This is the single message part of a larger posting.
Which is here.
https://forum.audacityteam.org/t/effects-chain-theory-question/52107/4
Ordinary Normalize is just a volume booster and should be applied with the Remove DC option selected. That boosts your work to (default) maximum so you can see the blue waves while you’re trying to edit them. It has no processing other than that. DC Removal guards against hardware problems of your microphone, mixer or interface, inaudible, but can cause editing problems.
Following that is EQ or Effect > Equalization, and not just any Equalization. Use Low Rolloff for Speech at about 5000 length.
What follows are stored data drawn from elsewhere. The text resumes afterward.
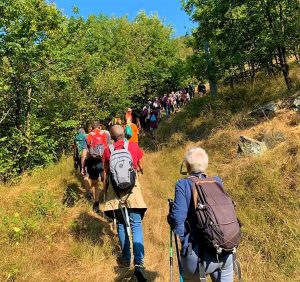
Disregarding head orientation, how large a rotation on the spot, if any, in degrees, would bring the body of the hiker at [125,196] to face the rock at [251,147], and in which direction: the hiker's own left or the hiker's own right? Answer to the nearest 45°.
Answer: approximately 45° to the hiker's own right

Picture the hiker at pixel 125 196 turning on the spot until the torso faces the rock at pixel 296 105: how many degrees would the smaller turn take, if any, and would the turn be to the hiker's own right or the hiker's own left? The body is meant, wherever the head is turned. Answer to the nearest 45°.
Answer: approximately 45° to the hiker's own right

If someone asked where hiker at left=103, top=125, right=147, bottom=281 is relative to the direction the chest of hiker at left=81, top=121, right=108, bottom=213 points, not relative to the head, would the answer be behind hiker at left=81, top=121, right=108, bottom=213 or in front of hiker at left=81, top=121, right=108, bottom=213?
behind

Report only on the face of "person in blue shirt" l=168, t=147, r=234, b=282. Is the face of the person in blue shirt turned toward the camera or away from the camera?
away from the camera

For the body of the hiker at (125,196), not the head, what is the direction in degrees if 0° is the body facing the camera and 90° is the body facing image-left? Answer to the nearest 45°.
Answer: approximately 180°

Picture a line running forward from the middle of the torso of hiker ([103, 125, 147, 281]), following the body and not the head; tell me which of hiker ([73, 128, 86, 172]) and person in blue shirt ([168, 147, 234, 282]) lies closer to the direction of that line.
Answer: the hiker

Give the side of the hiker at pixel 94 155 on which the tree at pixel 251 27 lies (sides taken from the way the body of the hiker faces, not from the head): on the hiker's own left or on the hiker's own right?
on the hiker's own right

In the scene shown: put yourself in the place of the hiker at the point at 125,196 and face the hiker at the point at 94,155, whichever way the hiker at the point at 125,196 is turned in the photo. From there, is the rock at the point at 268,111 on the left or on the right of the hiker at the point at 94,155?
right

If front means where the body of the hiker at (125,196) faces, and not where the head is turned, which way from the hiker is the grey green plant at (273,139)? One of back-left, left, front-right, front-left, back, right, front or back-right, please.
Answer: front-right

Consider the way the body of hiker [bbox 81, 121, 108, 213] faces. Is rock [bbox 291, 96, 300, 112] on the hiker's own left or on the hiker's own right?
on the hiker's own right

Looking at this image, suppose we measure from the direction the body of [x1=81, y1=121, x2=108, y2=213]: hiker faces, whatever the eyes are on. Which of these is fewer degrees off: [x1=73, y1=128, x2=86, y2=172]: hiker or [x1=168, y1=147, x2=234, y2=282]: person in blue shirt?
the hiker

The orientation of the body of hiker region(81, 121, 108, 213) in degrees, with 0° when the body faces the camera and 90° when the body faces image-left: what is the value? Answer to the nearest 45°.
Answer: approximately 180°

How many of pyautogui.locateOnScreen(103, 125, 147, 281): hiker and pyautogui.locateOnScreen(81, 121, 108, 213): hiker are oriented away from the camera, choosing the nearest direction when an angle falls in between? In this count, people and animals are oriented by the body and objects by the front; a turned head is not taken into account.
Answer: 2

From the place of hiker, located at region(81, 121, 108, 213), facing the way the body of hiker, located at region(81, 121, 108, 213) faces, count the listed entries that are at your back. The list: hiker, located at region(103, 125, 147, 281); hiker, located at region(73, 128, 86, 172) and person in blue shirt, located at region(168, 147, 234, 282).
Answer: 2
This gets rid of more acoustic rumble and sub-sonic trash.
We part company on Noise Reduction next mostly because until you get closer to the end, you have no idea how much Noise Reduction you will need…if any. Too much Noise Reduction is audible.
This is where you edit your brains out, cutting out fluffs, deleting bad passages and sentences.
DeClicker and DeEsser are used, in general, when you have a home-style microphone trying to be “professional” by boosting the crispness of your presentation. This also has the effect of making every single little mouth imperfection, smack and tick immediately obvious and disturbing. There was a recent ACX recommendation to please stop using home style Condenser Microphones so submission sound will stop doing that. Dynamics are good.
The next two, RMS Normalize and Limiter, are the final steps in the regular ACX Audiobook Mastering found here.
https://wiki.audacityteam.org/wiki/Audiobook_Mastering
Those guarantee RMS and Peak, two of the three audioboopk specifications.
If you read at good volume with a well-behaved microphone in a quiet room, you can read, edit and skip directly to Audiobook Mastering. If you really did a good job, you won’t need noise reduction at all, or any of those other tools.
This is part of a much larger Recommended Practices and AudioBook Mastering book I’m going to wrote … one of these days.